- _EXERCISE DESCRIPTION_:
All lines in the material with the string "Color" should be listed.

- _DATASET RECORDS_:
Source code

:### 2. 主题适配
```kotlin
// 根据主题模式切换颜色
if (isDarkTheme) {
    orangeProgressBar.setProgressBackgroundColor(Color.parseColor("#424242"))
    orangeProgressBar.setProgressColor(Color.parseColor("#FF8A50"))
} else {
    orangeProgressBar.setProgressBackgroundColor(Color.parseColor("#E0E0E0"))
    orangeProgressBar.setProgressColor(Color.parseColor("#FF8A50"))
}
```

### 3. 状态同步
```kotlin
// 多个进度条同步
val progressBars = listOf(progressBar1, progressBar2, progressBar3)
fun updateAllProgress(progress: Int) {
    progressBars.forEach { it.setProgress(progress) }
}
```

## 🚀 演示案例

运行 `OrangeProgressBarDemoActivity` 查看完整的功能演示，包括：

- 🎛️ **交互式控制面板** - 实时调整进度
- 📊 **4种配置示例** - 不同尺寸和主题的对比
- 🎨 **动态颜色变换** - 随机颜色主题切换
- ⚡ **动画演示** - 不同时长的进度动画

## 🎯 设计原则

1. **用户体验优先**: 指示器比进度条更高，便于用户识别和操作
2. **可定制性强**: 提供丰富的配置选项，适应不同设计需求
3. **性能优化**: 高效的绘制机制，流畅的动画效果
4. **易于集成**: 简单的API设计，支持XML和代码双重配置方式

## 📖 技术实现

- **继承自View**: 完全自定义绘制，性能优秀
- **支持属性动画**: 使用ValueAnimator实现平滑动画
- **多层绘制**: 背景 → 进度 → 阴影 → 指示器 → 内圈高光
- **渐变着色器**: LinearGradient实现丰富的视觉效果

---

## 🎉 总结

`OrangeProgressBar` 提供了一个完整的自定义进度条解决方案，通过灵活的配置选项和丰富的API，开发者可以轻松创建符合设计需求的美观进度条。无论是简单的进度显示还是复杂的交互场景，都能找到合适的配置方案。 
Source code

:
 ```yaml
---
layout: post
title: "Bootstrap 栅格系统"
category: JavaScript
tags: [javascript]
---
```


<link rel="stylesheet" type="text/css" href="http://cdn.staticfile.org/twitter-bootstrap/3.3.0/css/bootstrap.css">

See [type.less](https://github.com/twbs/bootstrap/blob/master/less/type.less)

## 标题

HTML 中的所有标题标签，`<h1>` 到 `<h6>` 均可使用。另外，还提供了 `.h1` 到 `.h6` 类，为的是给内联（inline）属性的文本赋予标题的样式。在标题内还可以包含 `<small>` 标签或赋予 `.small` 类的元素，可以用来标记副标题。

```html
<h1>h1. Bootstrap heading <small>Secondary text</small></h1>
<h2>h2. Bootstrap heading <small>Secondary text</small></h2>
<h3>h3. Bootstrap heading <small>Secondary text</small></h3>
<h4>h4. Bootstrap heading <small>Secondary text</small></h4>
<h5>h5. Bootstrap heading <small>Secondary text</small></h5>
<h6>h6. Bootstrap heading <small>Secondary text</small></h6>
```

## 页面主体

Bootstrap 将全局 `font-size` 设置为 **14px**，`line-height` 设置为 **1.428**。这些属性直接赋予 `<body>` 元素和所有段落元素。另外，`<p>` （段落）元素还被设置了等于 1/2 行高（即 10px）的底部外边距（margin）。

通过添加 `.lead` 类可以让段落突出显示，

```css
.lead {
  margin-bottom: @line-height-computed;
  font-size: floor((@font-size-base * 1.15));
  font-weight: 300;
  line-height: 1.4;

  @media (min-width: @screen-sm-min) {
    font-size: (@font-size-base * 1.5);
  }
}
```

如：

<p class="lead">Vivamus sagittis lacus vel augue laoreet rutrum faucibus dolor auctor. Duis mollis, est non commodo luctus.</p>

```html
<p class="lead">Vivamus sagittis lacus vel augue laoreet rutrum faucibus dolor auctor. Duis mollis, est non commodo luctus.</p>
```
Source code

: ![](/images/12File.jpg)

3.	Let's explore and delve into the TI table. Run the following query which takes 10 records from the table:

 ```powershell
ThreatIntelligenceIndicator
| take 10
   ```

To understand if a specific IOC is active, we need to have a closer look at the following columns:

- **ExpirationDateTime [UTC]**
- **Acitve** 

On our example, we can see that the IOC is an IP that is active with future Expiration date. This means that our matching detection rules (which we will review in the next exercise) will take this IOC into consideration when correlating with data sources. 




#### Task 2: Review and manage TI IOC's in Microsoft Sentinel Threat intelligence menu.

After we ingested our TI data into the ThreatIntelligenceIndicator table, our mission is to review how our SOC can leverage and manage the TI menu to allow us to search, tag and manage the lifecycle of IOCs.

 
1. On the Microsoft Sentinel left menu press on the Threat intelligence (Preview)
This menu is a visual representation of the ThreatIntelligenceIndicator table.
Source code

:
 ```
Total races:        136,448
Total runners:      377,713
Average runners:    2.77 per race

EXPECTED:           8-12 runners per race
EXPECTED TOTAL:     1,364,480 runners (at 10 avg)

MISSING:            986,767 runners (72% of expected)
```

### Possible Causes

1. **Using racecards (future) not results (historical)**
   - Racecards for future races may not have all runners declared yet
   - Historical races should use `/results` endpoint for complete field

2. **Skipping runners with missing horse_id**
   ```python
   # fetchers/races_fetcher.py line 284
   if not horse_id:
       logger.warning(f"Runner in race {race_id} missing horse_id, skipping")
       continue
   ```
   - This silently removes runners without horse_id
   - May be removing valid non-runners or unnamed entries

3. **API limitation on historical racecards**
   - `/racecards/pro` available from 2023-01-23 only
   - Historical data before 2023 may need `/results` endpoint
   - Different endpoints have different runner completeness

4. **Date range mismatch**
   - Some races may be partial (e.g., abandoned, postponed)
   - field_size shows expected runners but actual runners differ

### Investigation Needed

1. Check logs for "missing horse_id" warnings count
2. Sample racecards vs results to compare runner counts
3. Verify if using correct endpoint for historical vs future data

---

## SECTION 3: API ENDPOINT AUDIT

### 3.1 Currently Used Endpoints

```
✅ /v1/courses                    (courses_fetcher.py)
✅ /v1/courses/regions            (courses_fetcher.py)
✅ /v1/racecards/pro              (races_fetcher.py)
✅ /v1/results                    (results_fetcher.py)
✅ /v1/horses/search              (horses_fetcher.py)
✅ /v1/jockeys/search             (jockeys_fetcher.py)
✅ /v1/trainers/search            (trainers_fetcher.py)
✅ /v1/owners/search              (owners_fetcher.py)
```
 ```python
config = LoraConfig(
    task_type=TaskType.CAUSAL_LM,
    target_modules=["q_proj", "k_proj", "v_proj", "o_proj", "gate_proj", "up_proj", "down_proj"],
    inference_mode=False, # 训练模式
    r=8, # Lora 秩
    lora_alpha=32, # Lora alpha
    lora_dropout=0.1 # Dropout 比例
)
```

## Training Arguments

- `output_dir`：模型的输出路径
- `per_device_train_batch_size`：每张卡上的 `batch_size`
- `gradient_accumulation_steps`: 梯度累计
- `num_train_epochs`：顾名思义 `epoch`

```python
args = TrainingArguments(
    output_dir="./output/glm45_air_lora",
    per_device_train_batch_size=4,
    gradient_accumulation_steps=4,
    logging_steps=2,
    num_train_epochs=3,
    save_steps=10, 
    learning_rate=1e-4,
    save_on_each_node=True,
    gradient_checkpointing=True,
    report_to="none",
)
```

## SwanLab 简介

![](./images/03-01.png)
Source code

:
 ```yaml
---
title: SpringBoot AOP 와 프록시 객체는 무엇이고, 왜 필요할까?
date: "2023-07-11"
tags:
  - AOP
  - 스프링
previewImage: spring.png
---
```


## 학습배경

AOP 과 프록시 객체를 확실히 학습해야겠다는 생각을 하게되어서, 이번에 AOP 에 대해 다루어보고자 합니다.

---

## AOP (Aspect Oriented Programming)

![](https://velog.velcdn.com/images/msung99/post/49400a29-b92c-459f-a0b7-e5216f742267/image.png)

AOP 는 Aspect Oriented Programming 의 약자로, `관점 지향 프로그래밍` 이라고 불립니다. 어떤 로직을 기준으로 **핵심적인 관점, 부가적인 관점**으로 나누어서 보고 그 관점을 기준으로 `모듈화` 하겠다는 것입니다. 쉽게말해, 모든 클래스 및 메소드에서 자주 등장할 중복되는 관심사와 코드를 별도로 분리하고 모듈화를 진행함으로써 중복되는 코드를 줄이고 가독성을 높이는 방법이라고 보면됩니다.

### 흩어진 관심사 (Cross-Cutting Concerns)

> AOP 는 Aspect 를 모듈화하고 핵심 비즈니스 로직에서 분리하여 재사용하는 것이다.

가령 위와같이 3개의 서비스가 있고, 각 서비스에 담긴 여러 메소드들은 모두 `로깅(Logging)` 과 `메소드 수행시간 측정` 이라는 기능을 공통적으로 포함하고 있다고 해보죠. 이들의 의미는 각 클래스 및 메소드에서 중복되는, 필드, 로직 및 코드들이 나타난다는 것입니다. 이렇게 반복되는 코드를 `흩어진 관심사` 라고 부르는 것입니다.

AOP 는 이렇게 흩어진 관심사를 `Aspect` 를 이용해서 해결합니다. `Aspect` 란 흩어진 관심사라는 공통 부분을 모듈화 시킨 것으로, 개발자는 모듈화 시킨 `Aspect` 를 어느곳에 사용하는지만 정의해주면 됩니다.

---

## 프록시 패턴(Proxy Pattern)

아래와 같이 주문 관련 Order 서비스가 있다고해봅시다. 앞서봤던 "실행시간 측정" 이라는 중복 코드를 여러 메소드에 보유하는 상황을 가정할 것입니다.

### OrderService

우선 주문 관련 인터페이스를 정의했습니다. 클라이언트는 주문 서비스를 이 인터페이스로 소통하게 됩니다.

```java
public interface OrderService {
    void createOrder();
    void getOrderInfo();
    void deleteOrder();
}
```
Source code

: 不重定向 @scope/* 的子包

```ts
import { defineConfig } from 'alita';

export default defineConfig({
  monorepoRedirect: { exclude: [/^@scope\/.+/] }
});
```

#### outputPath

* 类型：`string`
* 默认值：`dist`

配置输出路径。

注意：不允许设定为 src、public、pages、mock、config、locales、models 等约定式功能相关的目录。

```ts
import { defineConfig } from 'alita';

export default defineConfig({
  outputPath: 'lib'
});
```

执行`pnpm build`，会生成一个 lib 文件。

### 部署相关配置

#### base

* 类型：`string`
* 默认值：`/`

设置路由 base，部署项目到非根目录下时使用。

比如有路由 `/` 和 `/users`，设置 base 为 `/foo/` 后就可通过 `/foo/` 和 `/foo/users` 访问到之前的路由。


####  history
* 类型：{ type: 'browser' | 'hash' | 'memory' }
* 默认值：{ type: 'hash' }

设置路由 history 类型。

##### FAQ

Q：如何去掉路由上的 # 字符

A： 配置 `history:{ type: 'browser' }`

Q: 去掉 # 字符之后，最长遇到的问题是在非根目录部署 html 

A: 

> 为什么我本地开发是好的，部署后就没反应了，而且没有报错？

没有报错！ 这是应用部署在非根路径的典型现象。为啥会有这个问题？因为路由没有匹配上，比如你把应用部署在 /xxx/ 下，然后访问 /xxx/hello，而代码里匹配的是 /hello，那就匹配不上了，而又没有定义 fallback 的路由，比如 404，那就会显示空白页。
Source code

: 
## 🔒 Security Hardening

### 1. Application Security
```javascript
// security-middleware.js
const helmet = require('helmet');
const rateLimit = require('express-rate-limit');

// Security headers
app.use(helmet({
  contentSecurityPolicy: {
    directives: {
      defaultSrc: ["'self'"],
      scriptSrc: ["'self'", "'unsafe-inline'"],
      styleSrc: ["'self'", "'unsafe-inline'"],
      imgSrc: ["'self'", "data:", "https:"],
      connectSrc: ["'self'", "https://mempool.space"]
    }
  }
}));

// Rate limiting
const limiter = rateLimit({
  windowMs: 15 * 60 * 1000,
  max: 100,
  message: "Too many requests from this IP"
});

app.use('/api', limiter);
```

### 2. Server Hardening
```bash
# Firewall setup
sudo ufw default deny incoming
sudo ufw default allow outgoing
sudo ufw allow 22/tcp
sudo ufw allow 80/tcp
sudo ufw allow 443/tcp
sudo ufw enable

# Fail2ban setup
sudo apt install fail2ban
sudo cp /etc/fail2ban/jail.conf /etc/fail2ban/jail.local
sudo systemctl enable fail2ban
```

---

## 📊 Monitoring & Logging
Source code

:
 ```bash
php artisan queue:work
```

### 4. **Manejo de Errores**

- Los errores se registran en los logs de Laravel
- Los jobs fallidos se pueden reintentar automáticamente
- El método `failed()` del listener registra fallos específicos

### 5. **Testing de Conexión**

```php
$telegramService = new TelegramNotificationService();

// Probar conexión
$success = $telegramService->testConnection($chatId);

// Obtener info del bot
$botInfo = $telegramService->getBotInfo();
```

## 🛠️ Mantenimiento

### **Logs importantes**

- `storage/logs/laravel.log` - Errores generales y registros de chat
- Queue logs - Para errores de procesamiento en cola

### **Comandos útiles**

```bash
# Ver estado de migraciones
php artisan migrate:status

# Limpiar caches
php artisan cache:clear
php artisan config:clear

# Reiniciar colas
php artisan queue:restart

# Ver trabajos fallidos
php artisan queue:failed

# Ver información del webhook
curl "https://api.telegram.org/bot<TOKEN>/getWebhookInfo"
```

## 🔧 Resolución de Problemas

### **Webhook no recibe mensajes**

- _YOUR RESPONSE_:
    orangeProgressBar.setProgressBackgroundColor(Color.parseColor("#424242"))
    orangeProgressBar.setProgressColor(Color.parseColor("#FF8A50"))
    orangeProgressBar.setProgressBackgroundColor(Color.parseColor("#E0E0E0"))
    orangeProgressBar.setProgressColor(Color.parseColor("#FF8A50"))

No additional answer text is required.